Han Zuilhof appointed Fellow of Royal Society of Chemistry

Linda van der Nat

Professor Han Zuilhof, chair holder at the Organic Chemistry group, is the first Wageninger to be appointed Fellow of the Royal Society of Chemistry, which he was for his ‘outstanding contribution to the advancement of the chemical sciences’.

© Sven Menschel

The professor is a ‘happy Wageninger’. Last Monday, he heard he had been recommended and subsequently appointed as Fellow of the Royal Society of Chemistry (RSC). ‘It is great, and the recommendation was a complete surprise.’
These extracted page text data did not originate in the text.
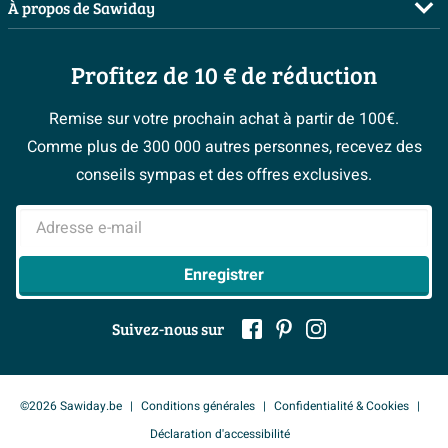
Salles de bains complètes
À propos de Sawiday
Livraison / retrait
Planificateur 3D
Inspiration toilettes
Showrooms
Annulation & Retour
Conseil à domicile
Moodboards
Profitez de 10 € de réduction
Qui est Sawiday ?
Garantie & réclamations
Les bons tuyaux
Bienvenue chez...
Postes vacants
Politique d’avis
Remise sur votre prochain achat à partir de 100€.
Espace bricolage
Magazine
Espace Pro
Comme plus de 300 000 autres personnes, recevez des
> Service client
#Mysawiday
> Espace Conseil
BeCommerce
conseils sympas et des offres exclusives.
> Inspiration salle de bains
> Tout sur nos showrooms
Adresse e-mail
Enregistrer
Suivez-nous sur
©2026 Sawiday.be
Conditions générales
Confidentialité & Cookies
Déclaration d'accessibilité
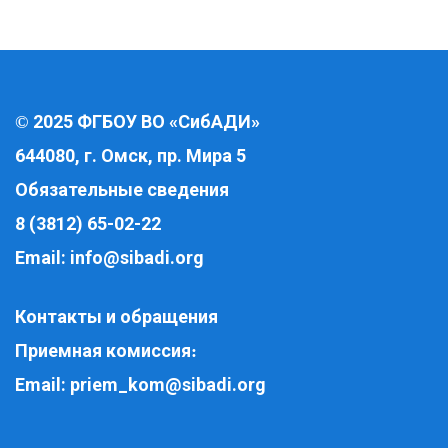
2025 ФГБОУ ВО «СибАДИ»
©
644080, г. Омск, пр. Мира 5
Обязательные сведения
8 (3812) 65-02-22
Email:
info@sibadi.org
Контакты и обращения
Приемная комиссия
:
Email:
priem_kom@sibadi.org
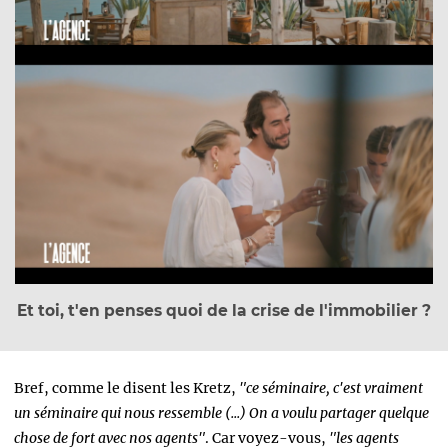
Et toi, t'en penses quoi de la crise de l'immobilier ?
Bref, comme le disent les Kretz,
"ce séminaire, c'est vraiment
un séminaire qui nous ressemble (...) On a voulu partager quelque
chose de fort avec nos agents"
. Car voyez-vous,
"les agents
The RSC is a learned society in the United Kingdom which aims to advance the chemical sciences. When one makes an outstanding contribution to this advancement or has distinguished oneself in the service of a chemical organisation, one is eligible for the fellowship.
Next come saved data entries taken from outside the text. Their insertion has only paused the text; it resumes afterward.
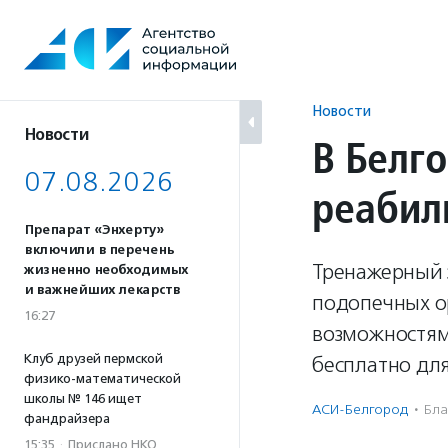
Перейти
к
содержанию
Новости
Новости
В Белг
07.08.2026
реабил
Препарат «Энхерту»
включили в перечень
Тренажерный 
жизненно необходимых
и важнейших лекарств
подопечных о
16:27
возможностями
Клуб друзей пермской
бесплатно для
физико-математической
школы № 146 ищет
АСИ-Белгород
·
Бла
фандрайзера
15:35
·
Прислано НКО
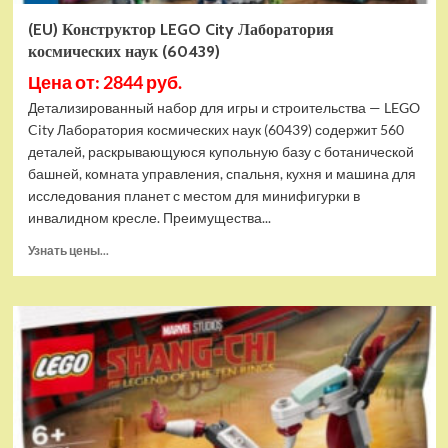
(EU) Конструктор LEGO City Лаборатория
космических наук (60439)
Цена от: 2844 руб.
Детализированный набор для игры и строительства — LEGO
City Лаборатория космических наук (60439) содержит 560
деталей, раскрывающуюся купольную базу с ботанической
башней, комната управления, спальня, кухня и машина для
исследования планет с местом для минифигурки в
инвалидном кресле. Преимущества...
Прочитать
Узнать цены...
больше
о
(EU)
Конструктор
LEGO
City
Лаборатория
космических
наук
(60439)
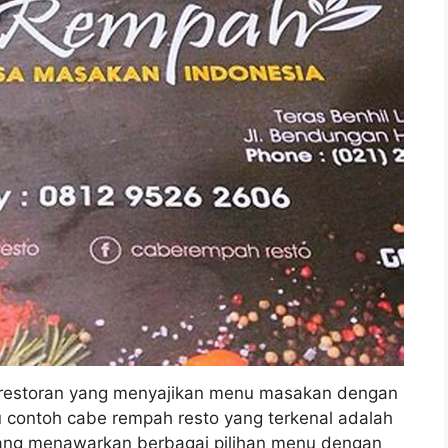
restoran yang menyajikan menu masakan dengan
u contoh cabe rempah resto yang terkenal adalah
ang menawarkan berbagai pilihan menu dengan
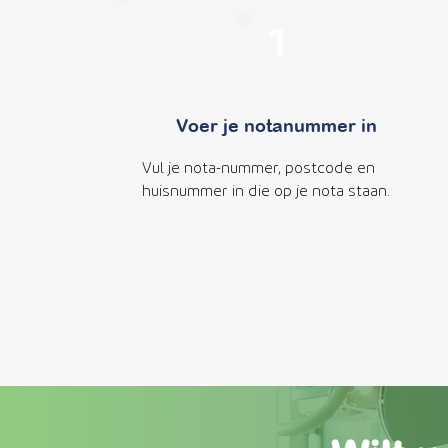
1
Voer je notanummer in
Vul je nota-nummer, postcode en
huisnummer in die op je nota staan.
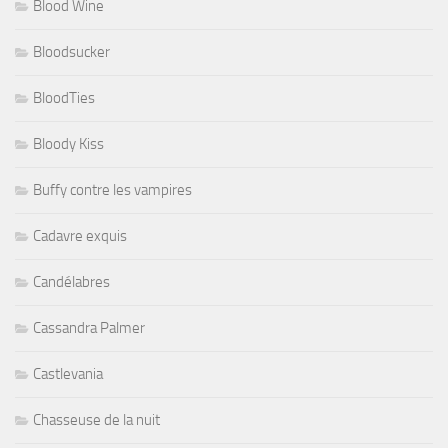
Blood Wine
Bloodsucker
BloodTies
Bloody Kiss
Buffy contre les vampires
Cadavre exquis
Candélabres
Cassandra Palmer
Castlevania
Chasseuse de la nuit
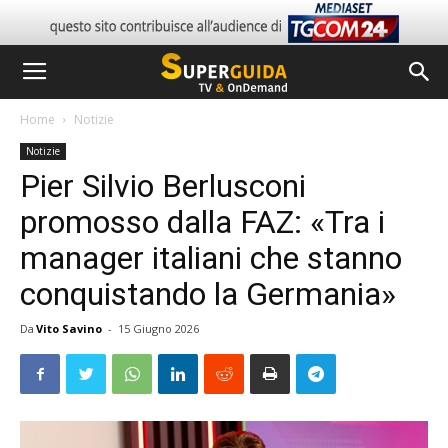
Home
Notizie
Notizie
Pier Silvio Berlusconi
promosso dalla FAZ: «Tra i
manager italiani che stanno
conquistando la Germania»
Da
Vito Savino
-
15 Giugno 2026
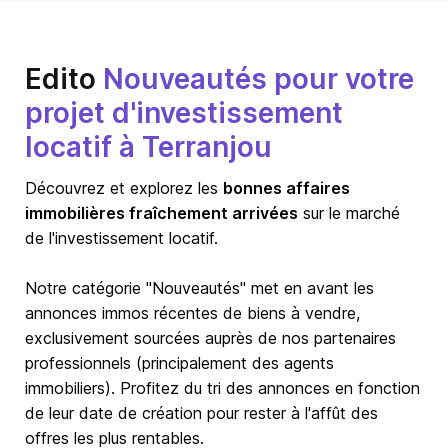
Edito
Nouveautés pour votre
projet d'investissement
locatif à Terranjou
Découvrez et explorez les
bonnes affaires
immobilières fraîchement arrivées
sur le marché
de l'investissement locatif.
Notre catégorie "Nouveautés" met en avant les
annonces immos récentes de biens à vendre,
exclusivement sourcées auprès de nos partenaires
professionnels (principalement des agents
immobiliers). Profitez du tri des annonces en fonction
de leur date de création pour rester à l'affût des
offres les plus rentables.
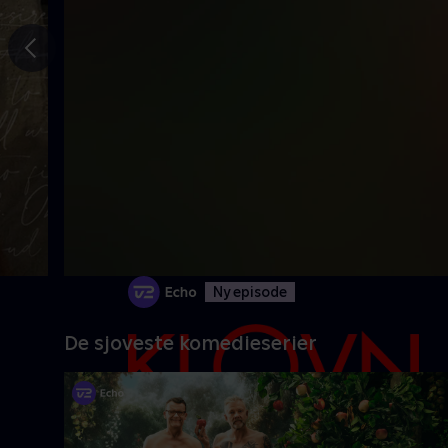
Gå til
forrige
slide
Ny episode
De sjoveste komedieserier
Danmarks pinligste makkerpar Frank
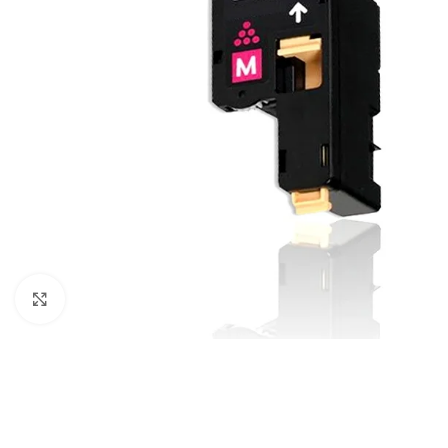
Click to enlarge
For Zuilhof, the appointment is a form of recognition for the work carried out in his lab. ‘For twenty years, I have been leading a unique team, which currently consists of about fifty people. In this group, each person has their own talents, which are as diverse as they are great – apparently, it is my merit to have gathered these people into a team that has been able to beget results.’

One of the projects of Zuilhof’s group is the creation of organic layers that have the thickness of exactly one molecule and which are set on inorganic surfaces, the analysis of these layers and the development of their applications. Zuilhof’s team also works on a substance that perfectly fits on the pathogen causing cholera, which helps in the search for and development of an effective medicine against this disease. Zuilhof: ‘Many diseases cannot be measured in their initial phase, although we would like to be able to. One of our aims is to detect diseases earlier and with higher sensitivity.’

Apparently, it is my merit to have gathered these people into a team that has been able to beget results.
Han Zuilhof

The characteristic – and in his eyes typical for Wageningen – aspect of his team is that there is a huge drive to know everything down to the smallest details, Zuilhof says with some pride. ‘We want to know what happens exactly, not approximately. It might take a bit longer to get somewhere with that approach, but once you get there, the knowledge is as sound as it gets.’

Zuilhof is also the senior editor of the scientific journal Langmuir and distinguished perennial guest professor in China. He is the first Wageninger to be appointed Fellow. ‘Hans Lyklema was appointed Honorary Fellow a few years before he passed away, but I have been appointed as a “still active” chemist. That is amazing.’